-- ASSIGNED TASK --
Every entry should be duplicated verbatim, and no picture may appear in the copy.

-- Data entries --
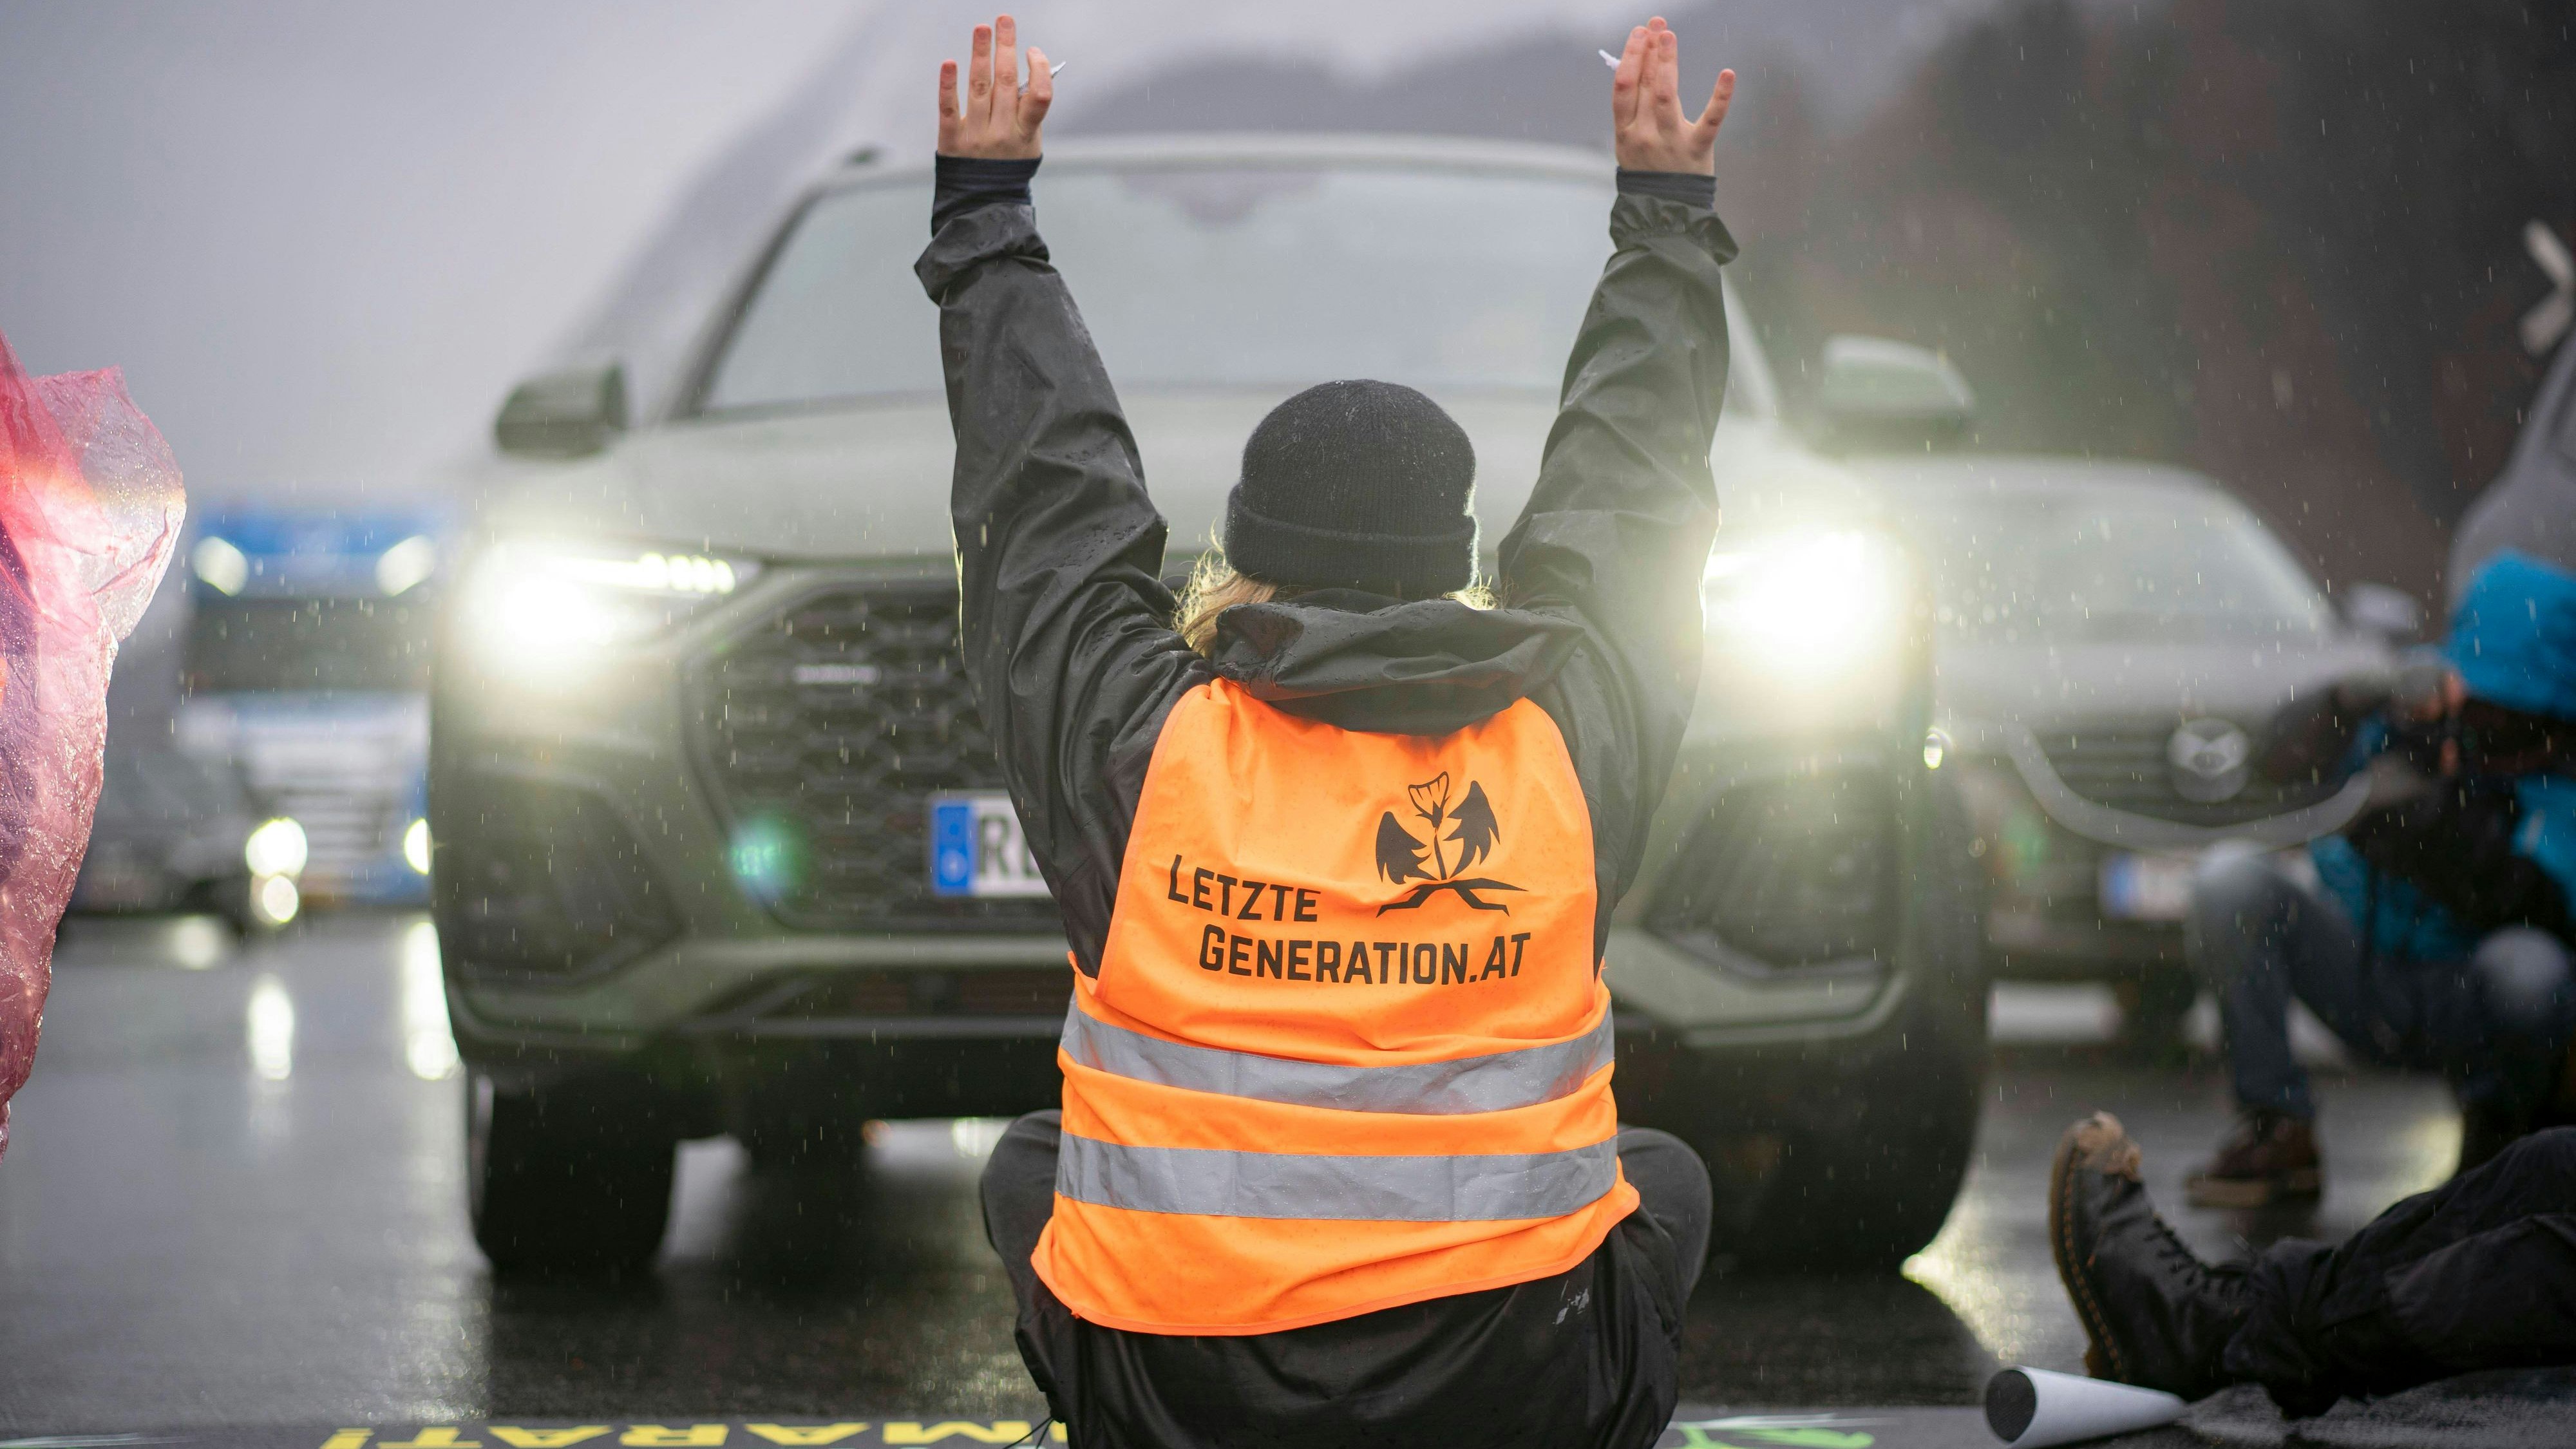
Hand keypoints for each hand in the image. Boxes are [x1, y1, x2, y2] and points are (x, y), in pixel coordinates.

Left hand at [938, 15, 1050, 158]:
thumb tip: (1023, 69)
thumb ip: (1026, 110)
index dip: (1038, 70)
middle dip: (1006, 47)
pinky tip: (950, 63)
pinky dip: (948, 85)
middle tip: (1004, 20)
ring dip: (980, 54)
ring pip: (979, 88)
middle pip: (1005, 83)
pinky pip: (948, 109)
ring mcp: (976, 138)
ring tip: (982, 29)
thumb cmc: (1009, 161)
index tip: (1032, 51)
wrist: (983, 201)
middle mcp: (1002, 135)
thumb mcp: (1029, 141)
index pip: (1039, 97)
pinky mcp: (951, 141)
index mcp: (1026, 134)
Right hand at [1610, 17, 1732, 175]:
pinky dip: (1721, 97)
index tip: (1640, 33)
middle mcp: (1644, 135)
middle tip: (1657, 24)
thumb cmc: (1649, 170)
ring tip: (1669, 36)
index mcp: (1625, 133)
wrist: (1664, 212)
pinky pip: (1710, 121)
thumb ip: (1634, 109)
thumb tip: (1638, 63)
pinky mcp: (1697, 150)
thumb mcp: (1631, 142)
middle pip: (1644, 85)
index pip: (1624, 87)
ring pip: (1666, 96)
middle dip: (1649, 50)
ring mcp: (1670, 142)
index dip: (1631, 57)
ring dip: (1667, 62)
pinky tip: (1728, 74)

-- EXERCISE SOLUTION --
Hand keypoints for each hand in the image. Boxes are [x1, y1, x2, y2] and points are (x, y), in pixel coordinates.

Left hand at [938, 15, 1050, 158]:
thumb tip: (1023, 69)
thumb ip: (1026, 110)
index dip: (1038, 70)
middle dip: (1006, 47)
pinky tip: (950, 63)
pinky dip: (948, 85)
middle tip: (1004, 20)
ring dip: (980, 54)
ring pip: (979, 88)
middle pip: (1005, 83)
pinky pip: (948, 109)
ring mcp: (976, 138)
ring tip: (982, 29)
thumb cmc: (1009, 161)
index tip: (1032, 51)
wrist: (983, 201)
middle mcp: (1002, 135)
thumb mcp: (1029, 141)
index pip: (1039, 97)
pinky mcp: (951, 141)
index mcp: (1026, 134)
Right hand at [1610, 17, 1732, 175]:
pinky dip: (1721, 97)
index tip: (1640, 33)
middle mcp: (1644, 135)
middle tip: (1657, 24)
thumb cmc: (1649, 170)
ring tip: (1669, 36)
index mcp: (1625, 133)
wrist: (1664, 212)
pinky pip: (1710, 121)
thumb ip: (1634, 109)
thumb tip: (1638, 63)
pinky mcp: (1697, 150)
thumb mcp: (1631, 142)
middle pip: (1644, 85)
index pip: (1624, 87)
ring pip: (1666, 96)
middle dip: (1649, 50)
ring mcp: (1670, 142)
index dip: (1631, 57)
ring dip: (1667, 62)
pinky tip: (1728, 74)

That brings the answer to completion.